Back to Shopping at NorthernBrewer.com

Question from a first time brewer

I recently attempted my first homebrew, the White House Honey Ale small-batch recipe kit. The brew went pretty much according to plan, and I was careful to sanitize everything as much as possible. The only real hiccup - I made an ice bath in my sink to chill the wort, and I accidentally spilled a little bit of tap water into the wort when I removed the lid. It wasn’t a lot, and the tap water is pretty good, so I figured it shouldn’t make too much of a difference.

After moving the wort into a 1-gallon fermentor, I placed it in my closet. The next morning, about 10 hours later, I noticed that it was bubbling over, so I set up a blow-off tube into a bucket of sanitizer solution, as the instructions directed. I then cleaned and sanitized the airlock and put it back into place as usual once the overflow subsided. Now, most of the foam has gone down, but there seems to be a thick sludgy layer around the top of the fermentor. It seems as if it’s caked on around the top, like maybe residue from the overflow? Is this a problem? Should I remove the wort and clean that off? Any help is appreciated!

Nothing to worry about. Totally normal. It’s a build up of yeast. You’ll get that with every fermentation. Some more, some less.

Congrats and welcome to the obsession :cheers:

Okay, awesome. Thanks for your help! I have one other thing I’ve been wondering. I didn’t buy a hydrometer because I didn’t realize I needed one until I started browsing the forums. Should I be able to tell when fermentation is done just by looking at the beer?

You can’t look at a beer to tell when fermentation is done. A normal fermentation will finish, the yeast will do the clean up work of natural off flavors, and then begin settling to the bottom. The beer will look very clear.
The beer will also clear like this if there is a stuck fermentation. If this beer would be bottled fermentation may complete in the bottle causing dangerous pressures.
The hydrometer is the necessary tool for determining when fermentation is complete.

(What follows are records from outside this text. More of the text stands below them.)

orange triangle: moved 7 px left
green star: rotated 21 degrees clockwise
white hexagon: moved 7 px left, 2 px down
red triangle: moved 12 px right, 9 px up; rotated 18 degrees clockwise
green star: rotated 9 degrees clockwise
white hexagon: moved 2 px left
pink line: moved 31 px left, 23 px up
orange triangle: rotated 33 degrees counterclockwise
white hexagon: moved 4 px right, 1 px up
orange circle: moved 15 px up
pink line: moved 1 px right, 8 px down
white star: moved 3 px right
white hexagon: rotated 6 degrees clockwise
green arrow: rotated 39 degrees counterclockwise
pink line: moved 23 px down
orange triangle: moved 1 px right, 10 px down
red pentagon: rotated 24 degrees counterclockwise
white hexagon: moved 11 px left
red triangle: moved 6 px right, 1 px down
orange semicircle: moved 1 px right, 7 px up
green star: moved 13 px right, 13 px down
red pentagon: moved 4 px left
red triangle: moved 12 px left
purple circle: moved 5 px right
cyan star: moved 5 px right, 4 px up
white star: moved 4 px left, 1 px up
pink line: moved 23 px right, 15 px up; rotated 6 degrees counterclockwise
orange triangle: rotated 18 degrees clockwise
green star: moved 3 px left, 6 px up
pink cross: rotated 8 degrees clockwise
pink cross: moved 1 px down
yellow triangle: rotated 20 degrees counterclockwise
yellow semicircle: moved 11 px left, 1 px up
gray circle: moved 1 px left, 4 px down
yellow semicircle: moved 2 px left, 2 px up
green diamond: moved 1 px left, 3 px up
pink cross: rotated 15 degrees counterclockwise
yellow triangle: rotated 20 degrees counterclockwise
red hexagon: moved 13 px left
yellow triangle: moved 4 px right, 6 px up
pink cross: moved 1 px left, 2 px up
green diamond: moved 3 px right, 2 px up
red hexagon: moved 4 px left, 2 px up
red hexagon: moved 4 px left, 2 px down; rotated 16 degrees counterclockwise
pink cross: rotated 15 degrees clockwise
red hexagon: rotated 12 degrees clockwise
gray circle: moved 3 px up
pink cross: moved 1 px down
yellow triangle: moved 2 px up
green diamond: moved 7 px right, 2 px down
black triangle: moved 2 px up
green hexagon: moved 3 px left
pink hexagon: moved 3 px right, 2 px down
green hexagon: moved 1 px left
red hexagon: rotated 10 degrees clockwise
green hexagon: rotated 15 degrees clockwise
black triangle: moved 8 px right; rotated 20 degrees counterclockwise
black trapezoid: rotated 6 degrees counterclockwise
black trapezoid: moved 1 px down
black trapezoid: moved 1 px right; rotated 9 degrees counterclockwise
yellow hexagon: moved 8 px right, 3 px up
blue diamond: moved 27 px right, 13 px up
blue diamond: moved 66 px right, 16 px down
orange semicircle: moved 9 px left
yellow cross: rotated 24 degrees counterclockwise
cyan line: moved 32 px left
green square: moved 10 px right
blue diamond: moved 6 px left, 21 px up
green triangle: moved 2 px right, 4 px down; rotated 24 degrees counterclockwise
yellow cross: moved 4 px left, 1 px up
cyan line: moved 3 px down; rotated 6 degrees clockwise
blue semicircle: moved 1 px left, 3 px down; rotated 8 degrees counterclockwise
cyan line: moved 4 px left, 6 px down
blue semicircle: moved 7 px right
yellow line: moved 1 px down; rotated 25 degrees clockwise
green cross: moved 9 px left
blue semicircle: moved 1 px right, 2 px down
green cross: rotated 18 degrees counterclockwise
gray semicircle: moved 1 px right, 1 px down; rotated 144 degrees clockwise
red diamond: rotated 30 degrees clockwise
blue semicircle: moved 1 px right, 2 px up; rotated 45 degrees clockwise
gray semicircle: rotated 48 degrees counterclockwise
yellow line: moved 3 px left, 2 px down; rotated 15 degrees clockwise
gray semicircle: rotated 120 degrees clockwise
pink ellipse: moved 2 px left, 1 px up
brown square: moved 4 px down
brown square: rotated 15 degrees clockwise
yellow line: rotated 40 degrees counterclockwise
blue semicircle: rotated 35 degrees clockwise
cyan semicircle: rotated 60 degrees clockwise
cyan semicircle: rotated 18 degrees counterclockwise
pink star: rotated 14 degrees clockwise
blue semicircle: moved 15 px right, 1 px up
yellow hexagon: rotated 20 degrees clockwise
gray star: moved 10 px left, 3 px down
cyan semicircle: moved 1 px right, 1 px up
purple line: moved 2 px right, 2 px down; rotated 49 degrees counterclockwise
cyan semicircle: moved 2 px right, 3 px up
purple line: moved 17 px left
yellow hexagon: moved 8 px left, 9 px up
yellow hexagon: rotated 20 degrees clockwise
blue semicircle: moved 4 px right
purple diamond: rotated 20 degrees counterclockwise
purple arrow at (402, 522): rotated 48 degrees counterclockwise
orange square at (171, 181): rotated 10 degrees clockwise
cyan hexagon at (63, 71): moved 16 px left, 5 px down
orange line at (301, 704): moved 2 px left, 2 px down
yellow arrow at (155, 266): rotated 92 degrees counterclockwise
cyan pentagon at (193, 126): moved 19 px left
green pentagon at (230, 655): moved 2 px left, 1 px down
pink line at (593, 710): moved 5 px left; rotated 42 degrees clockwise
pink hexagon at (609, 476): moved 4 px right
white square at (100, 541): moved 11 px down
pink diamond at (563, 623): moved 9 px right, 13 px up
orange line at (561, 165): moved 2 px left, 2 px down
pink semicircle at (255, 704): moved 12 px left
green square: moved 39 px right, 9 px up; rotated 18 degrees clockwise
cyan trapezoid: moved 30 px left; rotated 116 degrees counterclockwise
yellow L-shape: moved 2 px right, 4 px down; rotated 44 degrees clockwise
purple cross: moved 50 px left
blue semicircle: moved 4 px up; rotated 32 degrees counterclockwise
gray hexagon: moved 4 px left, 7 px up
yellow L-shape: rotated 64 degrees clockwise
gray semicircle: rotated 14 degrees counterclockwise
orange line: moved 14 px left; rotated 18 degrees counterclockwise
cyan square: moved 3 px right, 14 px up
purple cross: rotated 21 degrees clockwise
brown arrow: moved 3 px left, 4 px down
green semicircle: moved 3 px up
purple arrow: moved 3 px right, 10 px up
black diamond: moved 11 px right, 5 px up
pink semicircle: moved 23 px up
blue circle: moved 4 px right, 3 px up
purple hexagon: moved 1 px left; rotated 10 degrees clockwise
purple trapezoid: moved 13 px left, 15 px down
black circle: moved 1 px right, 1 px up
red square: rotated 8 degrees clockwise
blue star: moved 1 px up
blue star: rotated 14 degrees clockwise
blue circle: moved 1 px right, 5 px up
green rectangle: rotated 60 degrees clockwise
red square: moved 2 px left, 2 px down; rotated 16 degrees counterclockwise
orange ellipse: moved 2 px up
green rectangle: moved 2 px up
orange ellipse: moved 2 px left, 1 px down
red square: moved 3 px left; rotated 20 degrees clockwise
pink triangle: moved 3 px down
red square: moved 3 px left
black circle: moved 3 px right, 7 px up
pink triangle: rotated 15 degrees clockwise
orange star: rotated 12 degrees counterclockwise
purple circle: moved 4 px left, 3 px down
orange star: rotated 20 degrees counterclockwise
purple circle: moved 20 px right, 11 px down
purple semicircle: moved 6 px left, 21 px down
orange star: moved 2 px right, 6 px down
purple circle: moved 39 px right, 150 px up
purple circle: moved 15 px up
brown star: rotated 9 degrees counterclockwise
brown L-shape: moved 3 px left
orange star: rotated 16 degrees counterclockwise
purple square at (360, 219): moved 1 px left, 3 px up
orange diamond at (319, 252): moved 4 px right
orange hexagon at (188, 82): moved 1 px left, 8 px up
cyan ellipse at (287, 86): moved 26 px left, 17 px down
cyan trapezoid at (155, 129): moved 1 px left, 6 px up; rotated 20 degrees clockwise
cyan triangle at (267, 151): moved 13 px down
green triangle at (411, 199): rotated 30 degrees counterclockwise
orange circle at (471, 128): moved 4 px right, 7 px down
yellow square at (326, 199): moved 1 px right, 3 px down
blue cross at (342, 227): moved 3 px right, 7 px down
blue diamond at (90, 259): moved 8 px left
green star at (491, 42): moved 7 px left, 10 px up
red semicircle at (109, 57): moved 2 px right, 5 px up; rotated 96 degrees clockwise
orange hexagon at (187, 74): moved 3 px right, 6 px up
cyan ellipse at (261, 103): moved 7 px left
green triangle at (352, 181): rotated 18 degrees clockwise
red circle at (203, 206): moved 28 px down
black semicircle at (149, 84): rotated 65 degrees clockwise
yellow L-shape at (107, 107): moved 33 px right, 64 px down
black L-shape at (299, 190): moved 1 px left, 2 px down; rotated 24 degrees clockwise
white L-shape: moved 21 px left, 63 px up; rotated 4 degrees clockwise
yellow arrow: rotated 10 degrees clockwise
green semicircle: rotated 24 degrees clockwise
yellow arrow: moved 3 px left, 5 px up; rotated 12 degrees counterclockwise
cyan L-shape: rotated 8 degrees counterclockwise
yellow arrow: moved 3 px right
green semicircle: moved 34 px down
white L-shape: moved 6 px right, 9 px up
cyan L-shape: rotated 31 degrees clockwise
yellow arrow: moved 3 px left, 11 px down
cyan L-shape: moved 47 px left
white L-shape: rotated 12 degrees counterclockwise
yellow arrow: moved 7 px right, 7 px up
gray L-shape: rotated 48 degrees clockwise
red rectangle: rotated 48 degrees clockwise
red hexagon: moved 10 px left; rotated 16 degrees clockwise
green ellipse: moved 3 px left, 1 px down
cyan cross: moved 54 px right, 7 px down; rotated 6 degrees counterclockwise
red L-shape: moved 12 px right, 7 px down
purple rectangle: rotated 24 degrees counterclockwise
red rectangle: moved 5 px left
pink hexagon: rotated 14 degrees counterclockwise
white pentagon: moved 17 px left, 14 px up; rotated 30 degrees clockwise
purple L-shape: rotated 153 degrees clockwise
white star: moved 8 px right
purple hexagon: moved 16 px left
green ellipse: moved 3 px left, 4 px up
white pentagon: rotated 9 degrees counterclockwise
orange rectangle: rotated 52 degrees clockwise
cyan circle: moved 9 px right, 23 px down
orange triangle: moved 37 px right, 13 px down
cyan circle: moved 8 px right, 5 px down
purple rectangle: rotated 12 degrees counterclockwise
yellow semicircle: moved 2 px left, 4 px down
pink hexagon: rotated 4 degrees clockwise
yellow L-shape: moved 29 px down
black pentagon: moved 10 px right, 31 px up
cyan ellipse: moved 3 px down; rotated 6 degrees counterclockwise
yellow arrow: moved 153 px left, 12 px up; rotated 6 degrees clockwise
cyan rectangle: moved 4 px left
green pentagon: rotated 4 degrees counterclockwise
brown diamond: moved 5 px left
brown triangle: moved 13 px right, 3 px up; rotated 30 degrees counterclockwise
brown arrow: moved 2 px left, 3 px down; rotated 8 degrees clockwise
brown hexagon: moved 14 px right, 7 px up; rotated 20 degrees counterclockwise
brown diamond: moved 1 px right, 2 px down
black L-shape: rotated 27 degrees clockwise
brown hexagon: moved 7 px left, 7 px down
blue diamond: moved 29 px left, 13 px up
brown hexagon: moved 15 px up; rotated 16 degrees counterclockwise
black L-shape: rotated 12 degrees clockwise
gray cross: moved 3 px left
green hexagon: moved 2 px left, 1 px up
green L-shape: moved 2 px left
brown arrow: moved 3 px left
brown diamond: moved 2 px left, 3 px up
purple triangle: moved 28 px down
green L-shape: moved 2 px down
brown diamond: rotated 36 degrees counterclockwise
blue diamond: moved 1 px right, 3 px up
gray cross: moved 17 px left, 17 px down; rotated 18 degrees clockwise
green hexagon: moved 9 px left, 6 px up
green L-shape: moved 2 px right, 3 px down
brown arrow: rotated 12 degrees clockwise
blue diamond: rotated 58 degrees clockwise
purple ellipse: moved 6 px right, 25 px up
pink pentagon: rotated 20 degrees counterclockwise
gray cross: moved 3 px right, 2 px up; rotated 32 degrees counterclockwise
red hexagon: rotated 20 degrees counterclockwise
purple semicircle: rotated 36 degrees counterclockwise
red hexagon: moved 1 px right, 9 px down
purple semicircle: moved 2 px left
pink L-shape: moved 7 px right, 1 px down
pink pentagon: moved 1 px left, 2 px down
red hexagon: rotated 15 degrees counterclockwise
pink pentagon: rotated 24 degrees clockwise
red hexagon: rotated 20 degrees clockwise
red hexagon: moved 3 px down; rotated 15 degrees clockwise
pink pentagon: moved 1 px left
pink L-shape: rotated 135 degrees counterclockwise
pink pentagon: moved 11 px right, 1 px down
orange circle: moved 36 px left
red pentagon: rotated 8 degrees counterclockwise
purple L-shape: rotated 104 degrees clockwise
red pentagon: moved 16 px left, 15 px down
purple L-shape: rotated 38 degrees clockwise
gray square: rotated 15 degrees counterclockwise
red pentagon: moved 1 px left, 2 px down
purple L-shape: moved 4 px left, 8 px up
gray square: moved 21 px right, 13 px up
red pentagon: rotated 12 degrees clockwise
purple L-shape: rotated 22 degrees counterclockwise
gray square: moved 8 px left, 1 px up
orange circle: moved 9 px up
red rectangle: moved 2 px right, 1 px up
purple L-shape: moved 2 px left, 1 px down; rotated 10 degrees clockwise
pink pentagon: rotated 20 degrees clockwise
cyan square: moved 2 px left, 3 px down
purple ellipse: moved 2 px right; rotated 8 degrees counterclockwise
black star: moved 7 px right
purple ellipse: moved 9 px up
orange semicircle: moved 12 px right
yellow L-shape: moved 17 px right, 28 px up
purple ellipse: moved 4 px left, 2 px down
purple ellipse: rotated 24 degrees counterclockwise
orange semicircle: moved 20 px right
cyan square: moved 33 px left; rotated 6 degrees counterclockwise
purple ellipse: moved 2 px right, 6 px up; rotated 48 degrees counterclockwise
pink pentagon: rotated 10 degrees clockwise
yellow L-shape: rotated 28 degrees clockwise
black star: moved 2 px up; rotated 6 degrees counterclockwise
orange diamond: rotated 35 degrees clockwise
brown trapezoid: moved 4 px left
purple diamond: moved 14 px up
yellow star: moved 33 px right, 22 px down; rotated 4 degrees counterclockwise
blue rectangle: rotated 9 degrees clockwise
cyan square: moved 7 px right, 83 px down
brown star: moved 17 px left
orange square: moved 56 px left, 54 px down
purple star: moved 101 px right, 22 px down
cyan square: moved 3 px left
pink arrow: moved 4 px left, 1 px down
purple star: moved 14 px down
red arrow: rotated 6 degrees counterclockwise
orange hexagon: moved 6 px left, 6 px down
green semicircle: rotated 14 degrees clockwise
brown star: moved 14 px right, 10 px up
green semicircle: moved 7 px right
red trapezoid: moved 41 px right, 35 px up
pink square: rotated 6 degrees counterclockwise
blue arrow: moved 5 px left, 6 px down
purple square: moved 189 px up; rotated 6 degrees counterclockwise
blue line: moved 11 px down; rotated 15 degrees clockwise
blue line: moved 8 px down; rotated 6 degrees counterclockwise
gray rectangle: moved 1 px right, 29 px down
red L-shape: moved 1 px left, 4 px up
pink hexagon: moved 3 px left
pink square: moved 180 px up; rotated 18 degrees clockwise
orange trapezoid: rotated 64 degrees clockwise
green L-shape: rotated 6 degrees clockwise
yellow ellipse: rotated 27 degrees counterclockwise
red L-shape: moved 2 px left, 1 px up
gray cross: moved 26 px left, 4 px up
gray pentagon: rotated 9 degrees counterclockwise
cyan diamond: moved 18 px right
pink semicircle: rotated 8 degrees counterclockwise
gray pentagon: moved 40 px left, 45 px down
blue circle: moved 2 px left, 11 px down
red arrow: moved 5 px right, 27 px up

So is there no way for me to be sure that my fermentation is complete? given the fact that I didn’t have a hydrometer to take a gravity reading before I started fermentation. I went by the starter kit directions and it didn’t mention a hydrometer at all.

There is no way tell whether you have a completed fermentation or a stuck fermentation without a hydrometer.
Hydrometers are pretty cheap compared to other brewing equipment.

you should use a hydrometer, but to be honest for normal gravity ales I just wait 3-4 weeks then transfer to the kegs and then check the gravity. My reasoning is if the beer is not finished it never will be finished and I could just pour out the beer if it is not to the right gravity. But I have never had a beer that did not finish to a reasonable gravity. Normal gravity beers should be done by 2 weeks so waiting 3-4 weeks is for letting the yeast clean up after itself and for insurance. I’m not saying this is the right thing to do but if it will be a while before you get a hydrometer just give the beer a lot of time and you should be ok.

you should use a hydrometer, but to be honest for normal gravity ales I just wait 3-4 weeks then transfer to the kegs and then check the gravity. My reasoning is if the beer is not finished it never will be finished and I could just pour out the beer if it is not to the right gravity. But I have never had a beer that did not finish to a reasonable gravity. Normal gravity beers should be done by 2 weeks so waiting 3-4 weeks is for letting the yeast clean up after itself and for insurance. I’m not saying this is the right thing to do but if it will be a while before you get a hydrometer just give the beer a lot of time and you should be ok.

I basically do the same thing. I brew the beer, pitch the yeast, then set it in the fermentation area for 3-4 weeks and forget about it other than to monitor temperature. By the time I actually check the gravity, it is always done and well on the way to being clear.

Skipping the original gravity measurement is not part of this. You know fermentation is done (notice I didn’t say complete) when you get the same gravity reading a few days apart.

That said, I also just wait a couple of months and go straight into bottling. It burned me once when I didn’t realize I had a stuck fermentation, (it was done, but not complete.) The priming sugar woke the yeast back up, and in 2 cases I had 40+ extreme gushers and one nasty explosion. :evil: but for the other batches just waiting was good enough.

Back to your skipping the OG reading. For extract kits, depending on how well you top off, you will hit the OG number +/-0.005. You need the OG with your FG if you want to compute your final alcohol content; but for that purpose just assuming you hit an extract recipe’s advertised OG is fine. There are too many factors that can change your FG to just go by estimates, so you will really want an actual measurement there. When you get to partial mash or all-grain, you’ll see more variability on OG.

Honestly, for beginning brewing, I’m torn on whether pushing gravity readings helps with learning, or just makes the process seem over-complicated.

Okay, thanks all for the help. I ordered a hydrometer, so I suppose I should be all set. I’m kind of confused as to why the kit says nothing about this if it’s such an important piece of equipment and step in the process.

The kit designers thought you would have already read all of the best brewing books and previously purchased a hydrometer. They might also be just trying to compete for the initial low price hook.